- Born: June 2, 1929 Rosario, Santa Fe Province, Argentina
- Died: July 17, 2024 (aged 95) Montreal, Quebec, Canada
- Occupations: Composer, conductor, pianist, music educator
- Spouse: Meg Sheppard

= Alcides Lanza =

Canadian composer, conductor, pianist and music educator (1929–2024)

Alcides Emigdio Lanza (June 2, 1929 – July 17, 2024) was an Argentine-born Canadian composer, conductor, pianist, and music educator. As both a composer and performer he was known as an exponent of contemporary classical music and avant-garde music. His works often utilize a combination of traditional and unusual instruments, and incorporate electronic sounds and extensions. Many of his compositions are published by Boosey & Hawkes, and Lanza himself owned his own publishing company, Shelan Editions. He was an associate of the Canadian Music Centre, a member of the Canadian League of Composers, and an Honorary Member of the Canadian Electroacoustic Community. In 2019 Lanza was named a Member of the Order of Canada.

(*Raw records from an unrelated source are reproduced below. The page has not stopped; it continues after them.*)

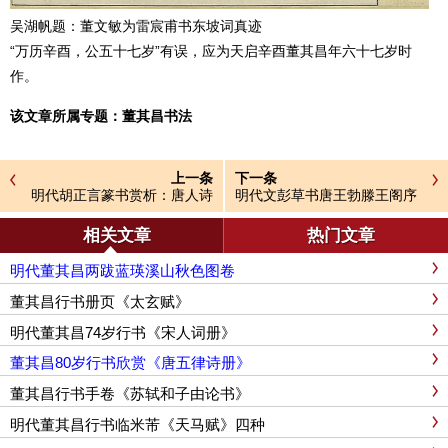
吴湖帆题：董文敏为雷宸甫书东坡词真迹
“万历辛酉，公五十七岁”有误，应为天启辛酉董其昌年六十七岁时
作。
该文章所属专题：
董其昌书法
上一条
下一条
明代胡正言篆书赏析：唐人诗
明代文彭草书唐王勃滕王阁序
两首
相关文章
热门文章
明代董其昌两跋蓝瑛溪山秋色图卷
董其昌行书册页《太玄赋》
明代董其昌74岁行书《宋人词册》
董其昌80岁行书欣赏《唐五律诗册》
董其昌行书手卷《苏轼和子由论书》
明代董其昌行书临米芾《天马赋》四种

Lanza died on July 17, 2024, at the age of 95.

==Background==
Born in Rosario, Santa Fe, Lanza received his initial musical training in Buenos Aires where he was a pupil of Julián Bautista (music composition), Ruwin Erlich (piano), Alberto Ginastera (composition), and Roberto Kinsky (conducting). He received a scholarship from the Torcuato di Tella Institute in 1963-1964 which enabled him to pursue advanced studies in music composition and electronic music. He received further grants from the Ford Foundation (1966) and the Pan American Union (1967–1969) and was awarded a Guggenheim Fellowship (1965). All of these enabled him to pursue further training in the United States with such teachers as Olivier Messiaen, Riccardo Malipiero, Aaron Copland, Bruno Maderna, and Yvonne Loriod.

==Career==
From 1959 to 1965, Lanza was a pianist and vocal coach at the Teatro Colón in Buenos Aires. He also served as the President of Agrupacion Música Viva during that time. While studying in the United States during the late 1960s he worked at the Columbia-Princeton Electronic Music Center with Vladimir Ussachevsky. In 1971 he moved to Canada, joining the music faculty of McGill University in the city of Montreal. From 1974 to 2003 he was the director of that school's prestigious Electronic Music Studio. Among his notable pupils are composers Peter Allen, Eli-Eri Moura, Nicole Rodrigue, and John Burke.

In 1972 Lanza became the director of the Société de musique contemporaine du Québec (SMCQ), remaining in that role for only a short time. The SMCQ later commissioned him to write Plectros IV which was premiered in 1975 by the piano duo of Bruce Mather and Pierrette LePage. In 1972-1973 he was composer-in-residence at the German Academic Exchange Service in Berlin and he gave recital tours in Scandinavia and Germany. He went on to found the Composers/Performers Group, an organization that garnered much controversy among critics for its multimedia presentations in cities such as New York and Montreal.

In 1986 he toured Argentina and Brazil with his wife, actress and singer Meg Sheppard, presenting concerts of Canadian music.
He was an honorary member of the Colegio de Compositores Latinoamericanos de Música de Arte, founded by the Mexican composer Manuel de Elías.

In 2003, the Canada Council for the Arts named Alcides Lanza as a winner of the 2003 Victor Martyn Lynch-Staunton Award, recognizing his career accomplishments as a composer.

The Lanza portrait in the Canadian Composers Portraits series was released in 2007.

At a ceremony in Madrid, Lanza received the 2014 SGAE Tomás Luis de Victoria Prize for Ibero-American Music, recognizing his compositional career and his contribution to the dissemination of Ibero-American music.